■ Request ■
Reproduce all of the material below word for word, line by line.
━━━━━━━━
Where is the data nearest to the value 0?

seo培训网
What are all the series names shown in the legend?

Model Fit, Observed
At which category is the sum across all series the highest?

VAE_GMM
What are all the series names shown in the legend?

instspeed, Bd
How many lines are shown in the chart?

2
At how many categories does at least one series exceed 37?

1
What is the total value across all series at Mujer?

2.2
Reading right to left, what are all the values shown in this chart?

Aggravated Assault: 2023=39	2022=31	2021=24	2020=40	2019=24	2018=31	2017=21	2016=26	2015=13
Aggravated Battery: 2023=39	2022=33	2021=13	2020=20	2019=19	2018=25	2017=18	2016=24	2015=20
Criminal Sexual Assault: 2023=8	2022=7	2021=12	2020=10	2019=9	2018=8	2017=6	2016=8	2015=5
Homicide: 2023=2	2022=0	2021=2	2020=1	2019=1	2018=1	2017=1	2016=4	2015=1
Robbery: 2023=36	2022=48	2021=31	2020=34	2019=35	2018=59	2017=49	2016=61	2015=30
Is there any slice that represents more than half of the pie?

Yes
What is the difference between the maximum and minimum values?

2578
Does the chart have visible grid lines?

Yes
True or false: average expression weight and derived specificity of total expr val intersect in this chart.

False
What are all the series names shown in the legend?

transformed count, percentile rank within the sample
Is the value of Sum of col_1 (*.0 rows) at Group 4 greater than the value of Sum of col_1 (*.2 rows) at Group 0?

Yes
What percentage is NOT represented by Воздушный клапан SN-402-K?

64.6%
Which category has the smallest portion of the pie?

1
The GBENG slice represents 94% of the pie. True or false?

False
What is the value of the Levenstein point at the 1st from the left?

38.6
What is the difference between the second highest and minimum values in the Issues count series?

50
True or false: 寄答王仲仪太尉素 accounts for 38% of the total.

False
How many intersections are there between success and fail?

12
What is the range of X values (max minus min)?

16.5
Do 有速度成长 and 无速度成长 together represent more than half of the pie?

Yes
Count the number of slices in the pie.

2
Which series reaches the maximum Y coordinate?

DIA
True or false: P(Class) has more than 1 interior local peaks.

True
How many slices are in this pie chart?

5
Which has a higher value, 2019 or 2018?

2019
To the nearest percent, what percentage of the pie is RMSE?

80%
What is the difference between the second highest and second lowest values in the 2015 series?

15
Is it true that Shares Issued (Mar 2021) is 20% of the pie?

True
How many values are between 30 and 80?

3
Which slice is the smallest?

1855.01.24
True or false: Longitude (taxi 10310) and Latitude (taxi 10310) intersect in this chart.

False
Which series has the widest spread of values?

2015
━━━━━━━━
■ Task answer ■
Where is the data nearest to the value 0?

seo培训网
What are all the series names shown in the legend?

Model Fit, Observed
At which category is the sum across all series the highest?

VAE_GMM
What are all the series names shown in the legend?

instspeed, Bd
How many lines are shown in the chart?

2
At how many categories does at least one series exceed 37?

1
What is the total value across all series at Mujer?

2.2
Reading right to left, what are all the values shown in this chart?

Aggravated Assault: 2023=39	2022=31	2021=24	2020=40	2019=24	2018=31	2017=21	2016=26	2015=13
Aggravated Battery: 2023=39	2022=33	2021=13	2020=20	2019=19	2018=25	2017=18	2016=24	2015=20
Criminal Sexual Assault: 2023=8	2022=7	2021=12	2020=10	2019=9	2018=8	2017=6	2016=8	2015=5
Homicide: 2023=2	2022=0	2021=2	2020=1	2019=1	2018=1	2017=1	2016=4	2015=1
Robbery: 2023=36	2022=48	2021=31	2020=34	2019=35	2018=59	2017=49	2016=61	2015=30
Is there any slice that represents more than half of the pie?

Yes
What is the difference between the maximum and minimum values?

2578
Does the chart have visible grid lines?

Yes
True or false: average expression weight and derived specificity of total expr val intersect in this chart.

False
What are all the series names shown in the legend?

transformed count, percentile rank within the sample
Is the value of Sum of col_1 (*.0 rows) at Group 4 greater than the value of Sum of col_1 (*.2 rows) at Group 0?

Yes
What percentage is NOT represented by Воздушный клапан SN-402-K?

64.6%
Which category has the smallest portion of the pie?

1
The GBENG slice represents 94% of the pie. True or false?

False
What is the value of the Levenstein point at the 1st from the left?

38.6
What is the difference between the second highest and minimum values in the Issues count series?

50
True or false: 寄答王仲仪太尉素 accounts for 38% of the total.

False
How many intersections are there between success and fail?

12
What is the range of X values (max minus min)?

16.5
Do 有速度成长 and 无速度成长 together represent more than half of the pie?

Yes
Count the number of slices in the pie.

2
Which series reaches the maximum Y coordinate?

DIA
True or false: P(Class) has more than 1 interior local peaks.

True
How many slices are in this pie chart?

5
Which has a higher value, 2019 or 2018?

2019
To the nearest percent, what percentage of the pie is RMSE?

80%
What is the difference between the second highest and second lowest values in the 2015 series?

15
Is it true that Shares Issued (Mar 2021) is 20% of the pie?

True
How many values are between 30 and 80?

3
Which slice is the smallest?

1855.01.24
True or false: Longitude (taxi 10310) and Latitude (taxi 10310) intersect in this chart.

False
Which series has the widest spread of values?

2015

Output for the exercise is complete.